Sort of. If - for any reason - you can't mount antennas above 45m both sides better have both from 5 to 15m.

Amateur radio uses this ducts to establish PTP voice comms at vy long distances above 1.2GHz for instance. 100 ... 400 miles. But this setup are usefull for amateur purposes: a short time lasting two way voice contact just to 'break distance records'.

There is lots of concern on some professional markets about this ducts: the sea radar market, low orbiting satellites when sat-to-ship comms have problems (inmarsat) due to sat low elevation angle, microwave PTP links between oil rigs, etc.

And all of them reach more or less the same conclusions: both antenna inside the duct or both above the spray layer; circular pol, then horizontal, never vertical; wider channels and lots of possible throughput to have room for a stable but lower throughput; narrow & clean beamwidht antennas (e.g. high gain and few sidelobes) to avoid reflected signals (multipath) even if you need to reduce power due to high gain of antennas, etc.

The topic original setup is: one side at 5m and the other at 75m. So one antenna is inside the duct, another outside. You can expect this effect:

Image

And - finally - there is the 'marriage' between 2.4GHz and water. So other frequencies (900M / 5.8G) will use this duct anyway but at least will not suffer extra attenuation as 2.4G due to evaporated water from sea surface.

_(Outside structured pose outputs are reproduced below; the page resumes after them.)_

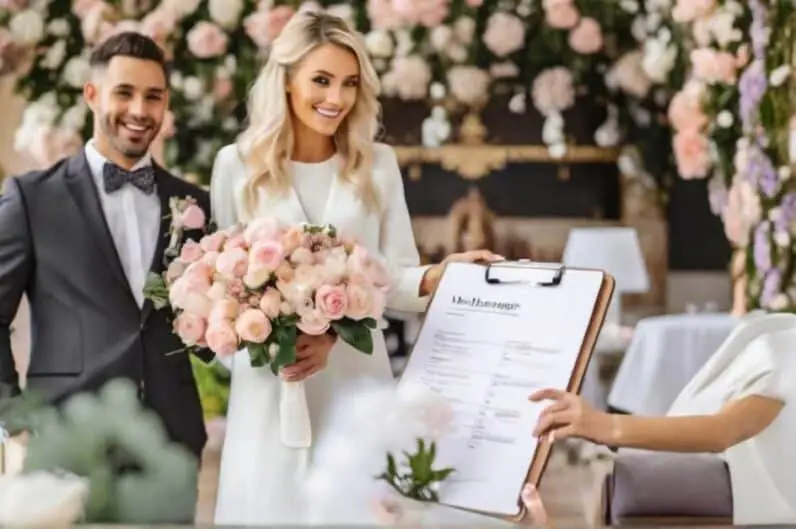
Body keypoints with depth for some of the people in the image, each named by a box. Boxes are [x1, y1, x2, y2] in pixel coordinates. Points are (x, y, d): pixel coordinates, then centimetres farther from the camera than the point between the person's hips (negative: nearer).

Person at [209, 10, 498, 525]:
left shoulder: (377, 163, 5)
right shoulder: (237, 164, 2)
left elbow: (395, 279, 4)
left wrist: (445, 271, -17)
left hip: (357, 376, 1)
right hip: (268, 382, 0)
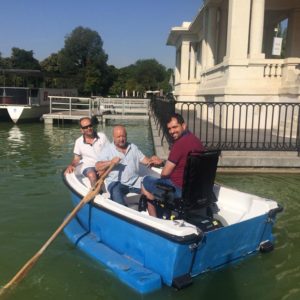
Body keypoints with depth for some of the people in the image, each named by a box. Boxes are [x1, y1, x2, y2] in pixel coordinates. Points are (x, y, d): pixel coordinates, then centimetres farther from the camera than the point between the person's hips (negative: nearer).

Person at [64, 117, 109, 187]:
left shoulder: (102, 136, 6)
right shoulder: (78, 141, 8)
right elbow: (76, 159, 15)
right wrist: (71, 165, -6)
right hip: (89, 166, 0)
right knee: (92, 175, -35)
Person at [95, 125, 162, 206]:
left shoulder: (133, 147, 17)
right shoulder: (107, 149, 4)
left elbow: (145, 160, 12)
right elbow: (98, 167, -5)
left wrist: (152, 160, -11)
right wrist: (110, 162, -22)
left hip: (135, 181, 4)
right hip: (116, 182, -3)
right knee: (116, 191, -35)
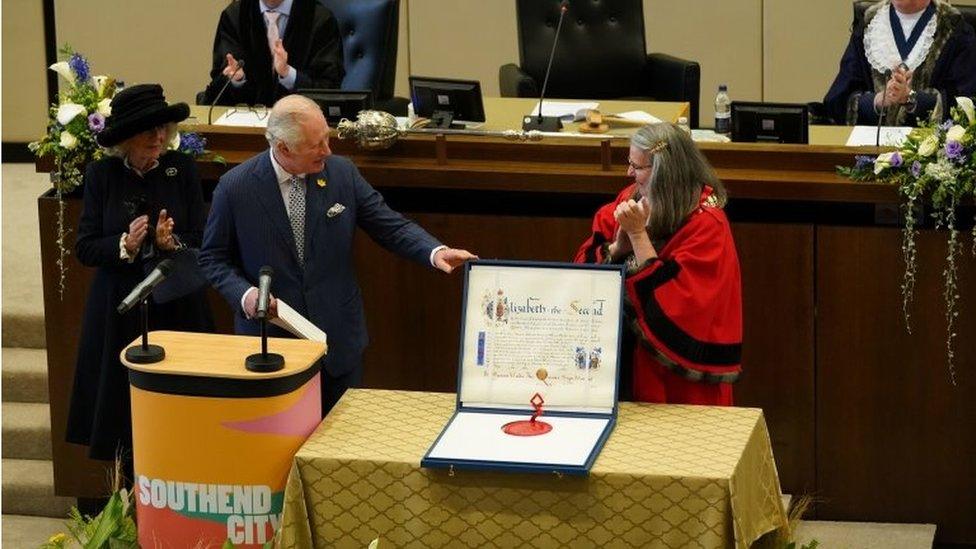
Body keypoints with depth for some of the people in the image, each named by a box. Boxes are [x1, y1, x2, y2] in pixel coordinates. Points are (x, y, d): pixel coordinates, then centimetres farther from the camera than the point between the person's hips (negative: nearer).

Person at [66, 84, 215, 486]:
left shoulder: (182, 170, -2)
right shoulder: (102, 174, -2)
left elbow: (203, 241, -2)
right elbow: (85, 248, -3)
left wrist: (172, 242, -22)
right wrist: (125, 245, -21)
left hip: (177, 306, 0)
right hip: (120, 310, 0)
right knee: (125, 404, 3)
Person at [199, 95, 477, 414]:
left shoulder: (342, 173, -3)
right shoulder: (235, 187, -8)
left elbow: (391, 226, 1)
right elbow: (213, 258, 1)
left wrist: (435, 252, -17)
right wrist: (244, 295, -17)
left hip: (338, 337, 2)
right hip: (270, 338, -2)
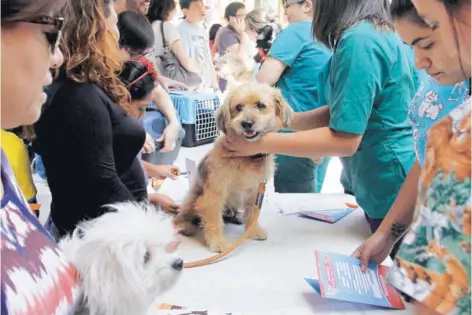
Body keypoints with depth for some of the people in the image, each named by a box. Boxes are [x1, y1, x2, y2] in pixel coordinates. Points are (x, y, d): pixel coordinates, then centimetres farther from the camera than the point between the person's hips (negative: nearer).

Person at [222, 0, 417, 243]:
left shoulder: (359, 40, -23)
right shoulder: (375, 32, 7)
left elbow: (344, 140, -24)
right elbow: (342, 111, 9)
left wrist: (262, 143, -19)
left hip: (392, 189, -9)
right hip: (387, 184, 9)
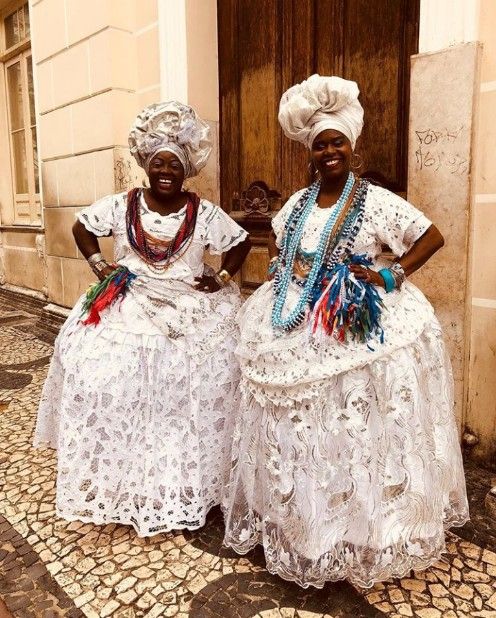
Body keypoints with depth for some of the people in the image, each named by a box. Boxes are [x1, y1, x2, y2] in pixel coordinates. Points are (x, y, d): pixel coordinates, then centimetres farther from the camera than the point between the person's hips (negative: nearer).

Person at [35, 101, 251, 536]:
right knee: (107, 385, -10)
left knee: (187, 399, -4)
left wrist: (223, 278, 1)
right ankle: (117, 484, 11)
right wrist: (99, 265, 7)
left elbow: (241, 243, 11)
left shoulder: (204, 213, -1)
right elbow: (81, 227, 17)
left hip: (190, 316, -1)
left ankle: (183, 487, 17)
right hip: (126, 313, 1)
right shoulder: (121, 206, 2)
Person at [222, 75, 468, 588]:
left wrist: (392, 275, -11)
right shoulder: (297, 204, 9)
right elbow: (275, 247, 25)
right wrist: (283, 273, 6)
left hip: (361, 329, -4)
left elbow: (433, 237, -2)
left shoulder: (377, 202, -6)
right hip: (300, 331, 5)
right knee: (299, 429, 11)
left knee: (354, 427, 0)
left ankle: (362, 533, 21)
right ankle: (301, 521, 30)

Despite the naysayers, this thread viewtopic.php?f=9&t=31644, explains how I created a fast and reliable 5 GHz link across 20 miles of pacific ocean.
Interesting solution: frequency diversity. Both are ok: frequency or spatial. Those multipath nulls 'walks' around the spectrum at some slow speed. This drive us to wider channels and OFDM with as much carrires as possible if someone want to try to use single freq + single antenna.

I deploy a 140Mbps (ETH + 16E1) 76Km 8GHz PTP link across a big city some time ago ... not ocean :D ... but this huge city develops lots of thermal inversions etc. One side ant is 15m @ 1.2m diameter. Another is 125m or so, 3.6m diameter. There is a lot of narrow band nulls along the day but we bet on modem resources, able to handle two 16dB nulls along the 30MHz channel spectrum (64QAM). And it works, SLA > 99,999 (3 minutes possible outages a year).